>> BEGIN Material provided
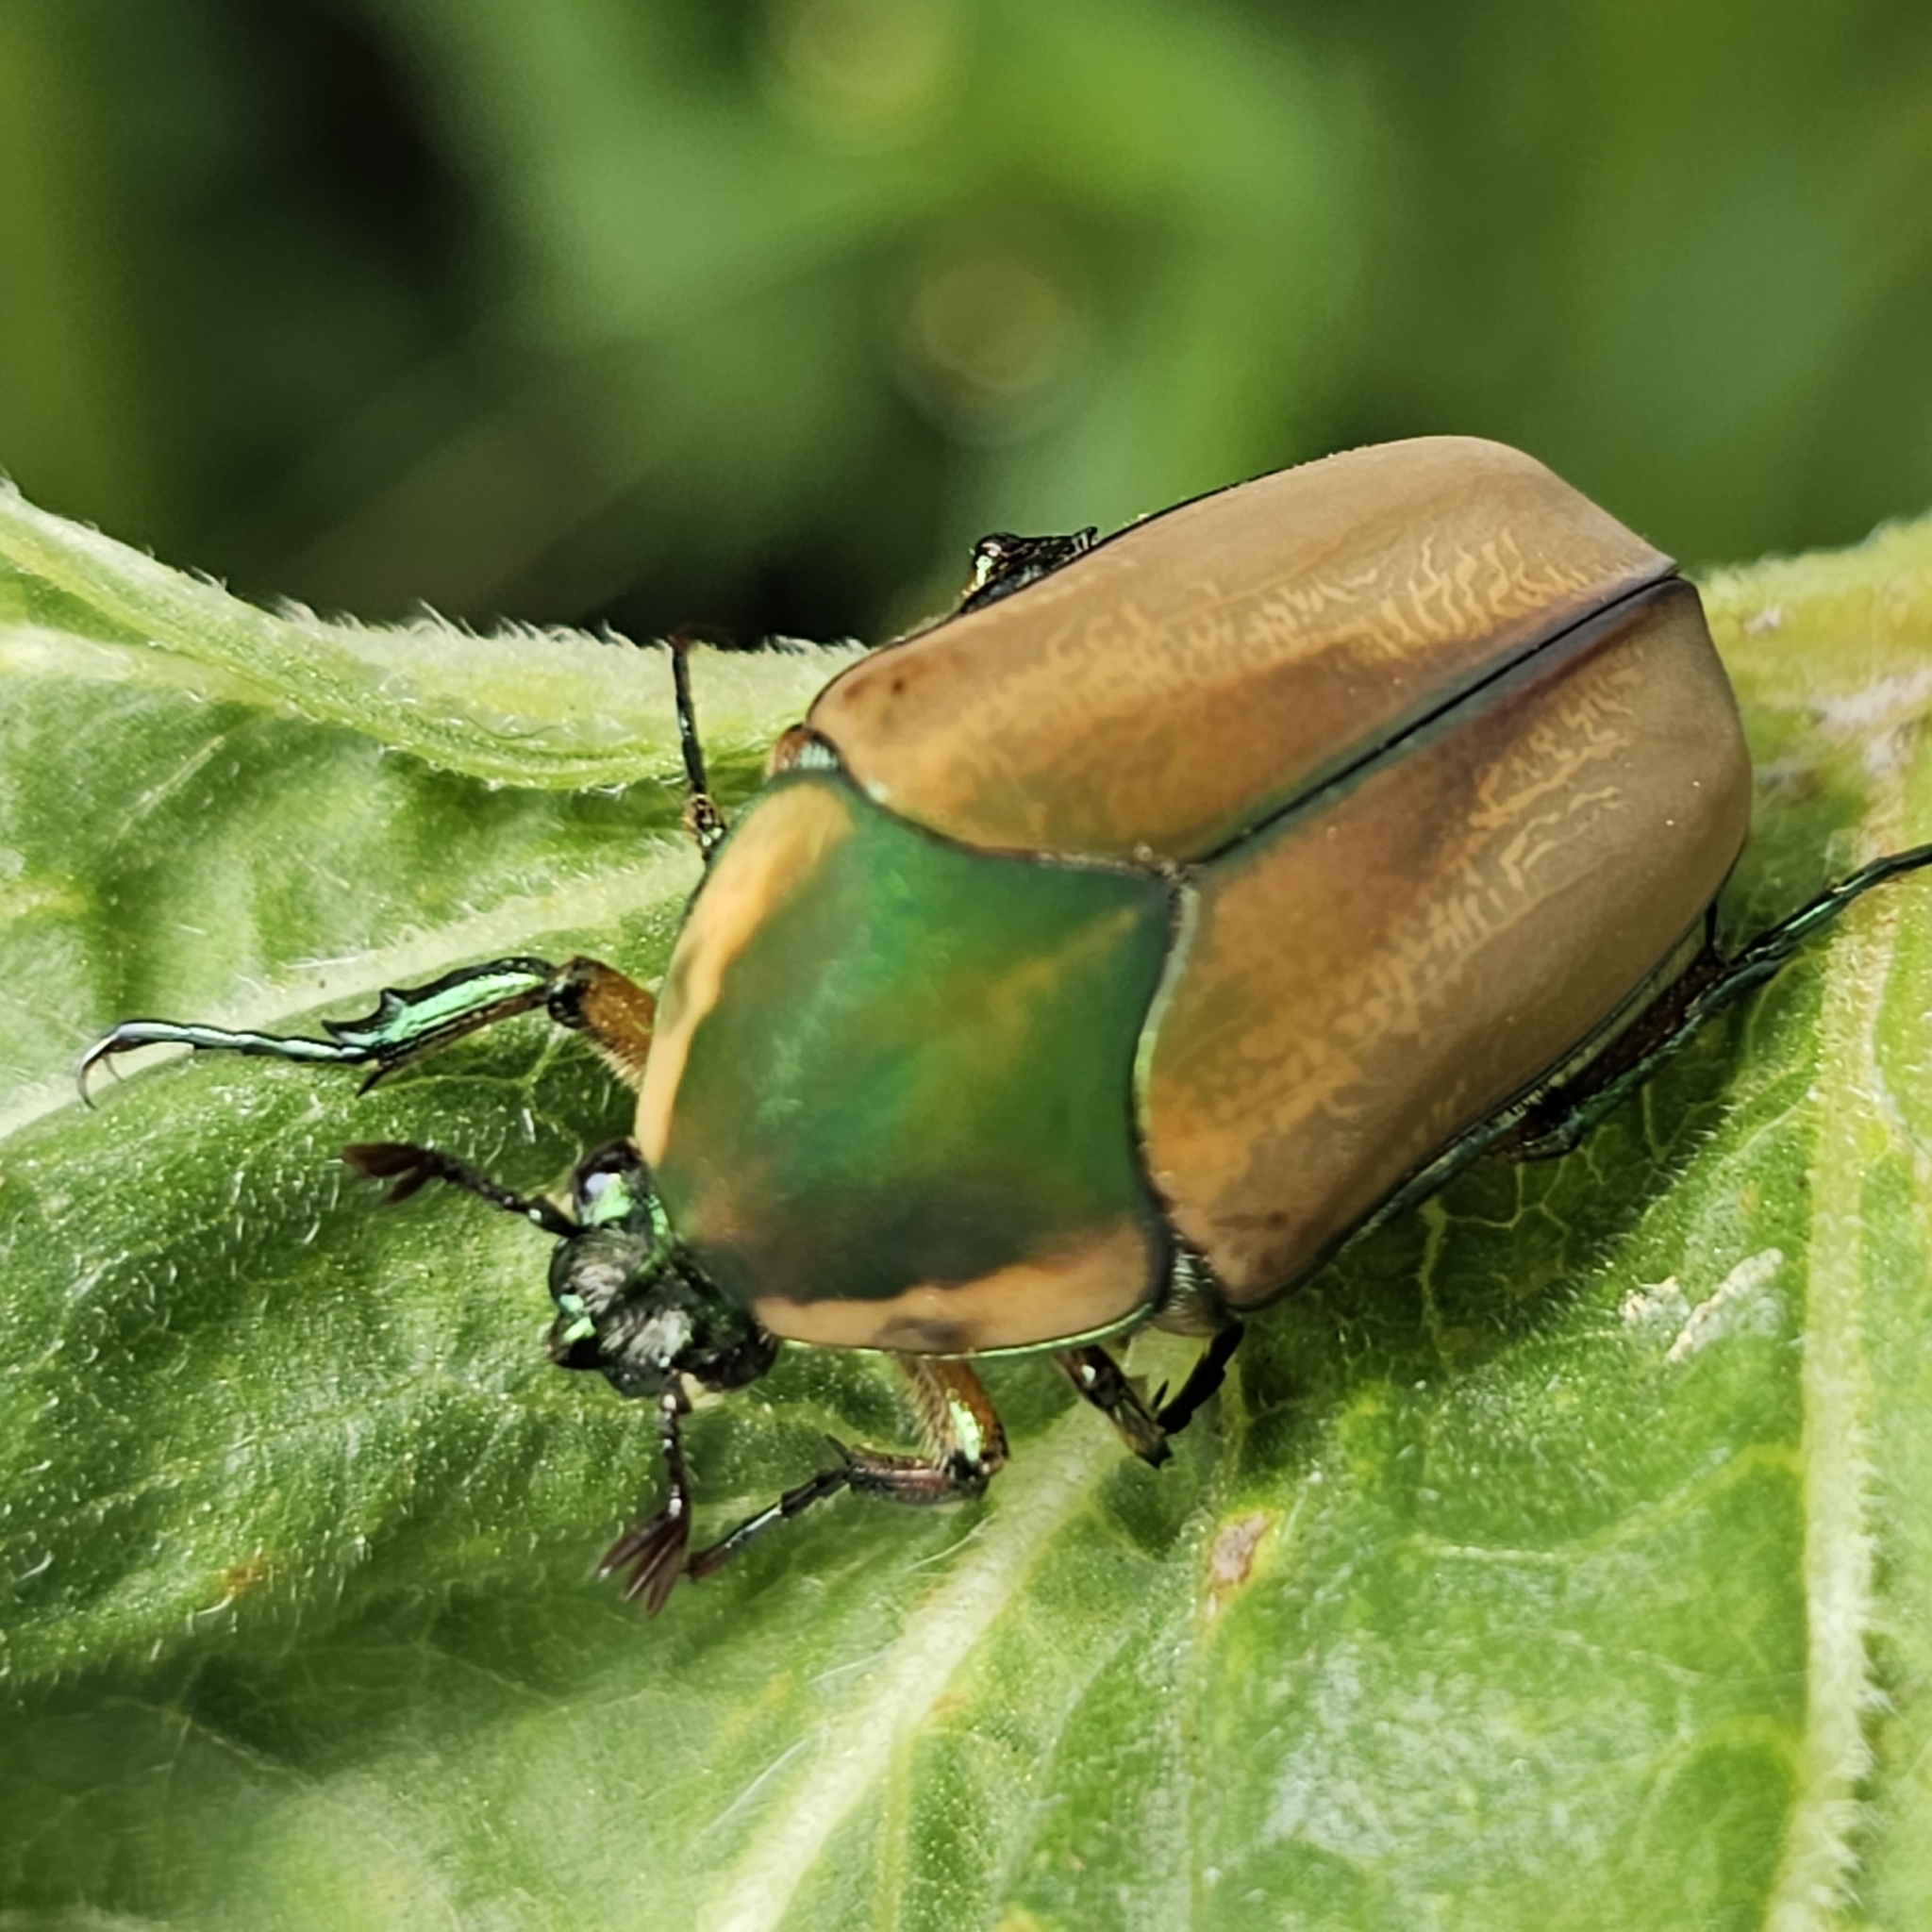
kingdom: Animalia
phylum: Arthropoda
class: Insecta
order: Coleoptera
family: Scarabaeidae
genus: Cotinis
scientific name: Cotinis nitida
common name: Common green june beetle
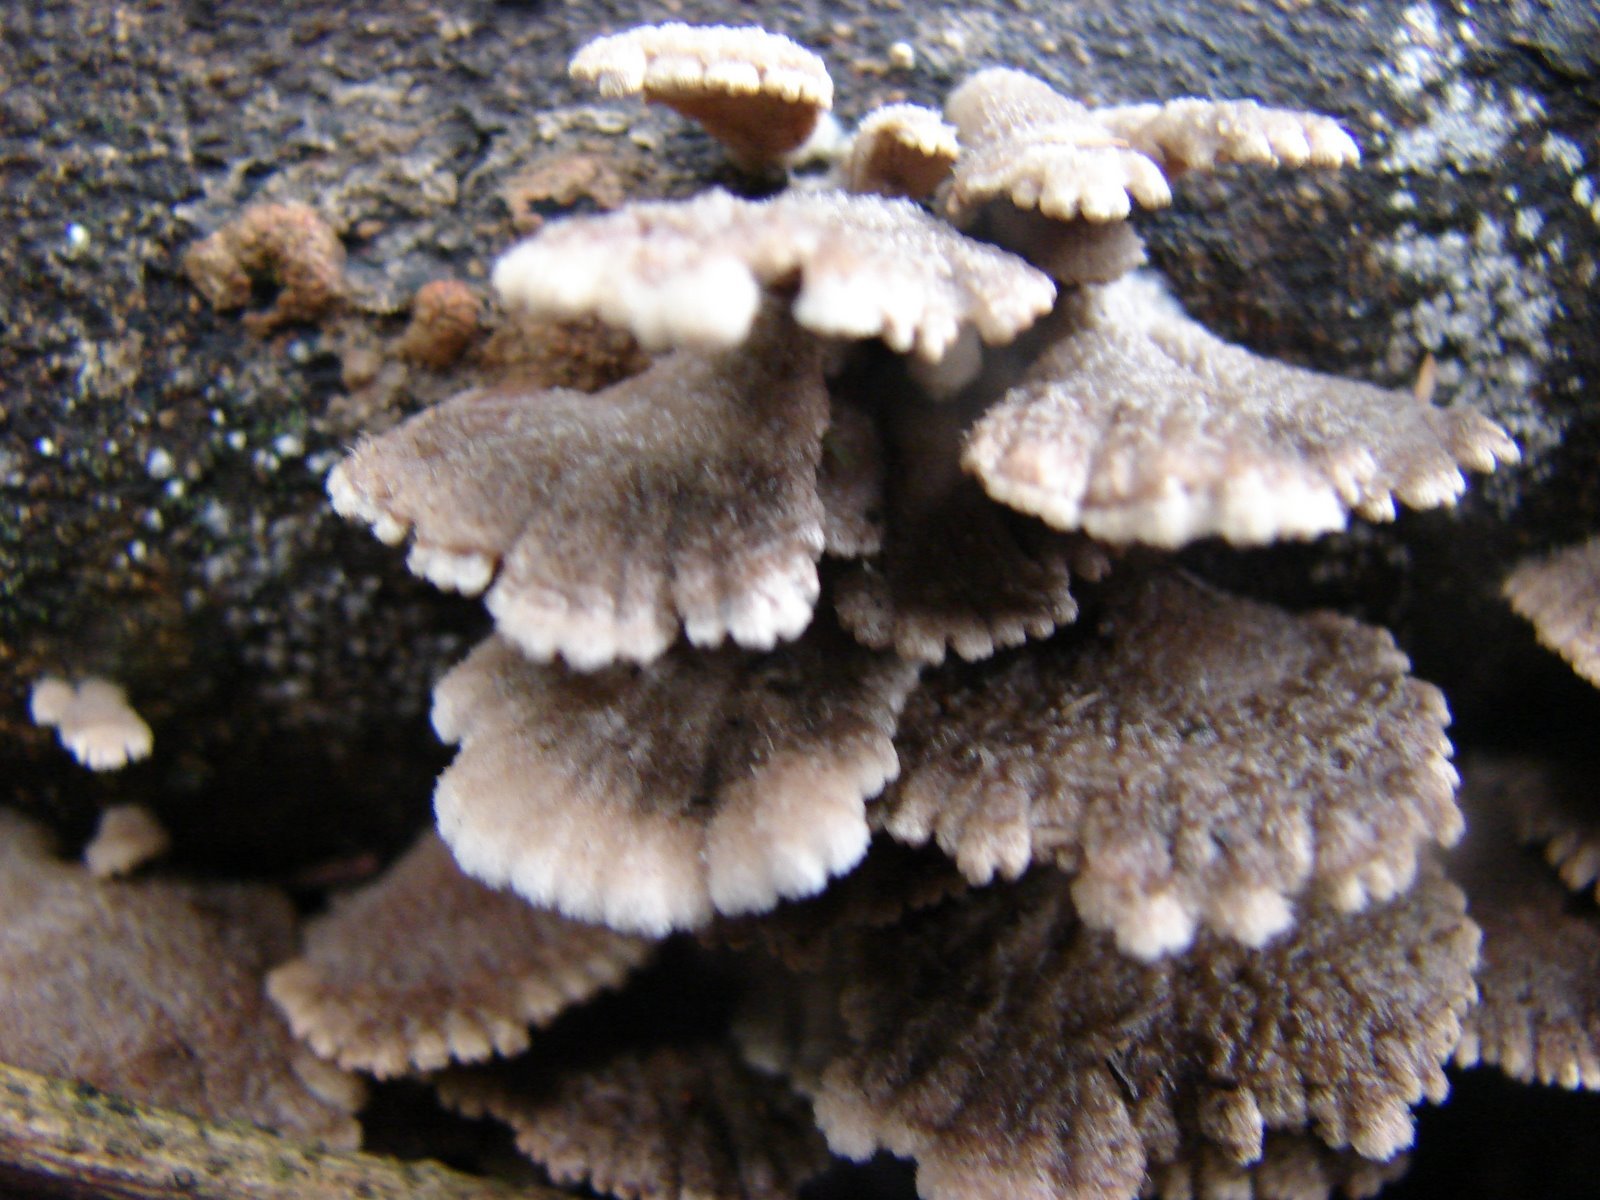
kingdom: Fungi
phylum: Basidiomycota
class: Agaricomycetes
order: Agaricales
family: Schizophyllaceae
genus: Schizophyllum
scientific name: Schizophyllum commune
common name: Common porecrust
>> END Material provided
=== What the task asks ===
Give back every naming line from the records above, kingdom through common name, word for word. Leave the pictures out.

=== Answer for the task ===
kingdom: Animalia
phylum: Arthropoda
class: Insecta
order: Coleoptera
family: Scarabaeidae
genus: Cotinis
scientific name: Cotinis nitida
common name: Common green june beetle
kingdom: Fungi
phylum: Basidiomycota
class: Agaricomycetes
order: Agaricales
family: Schizophyllaceae
genus: Schizophyllum
scientific name: Schizophyllum commune
common name: Common porecrust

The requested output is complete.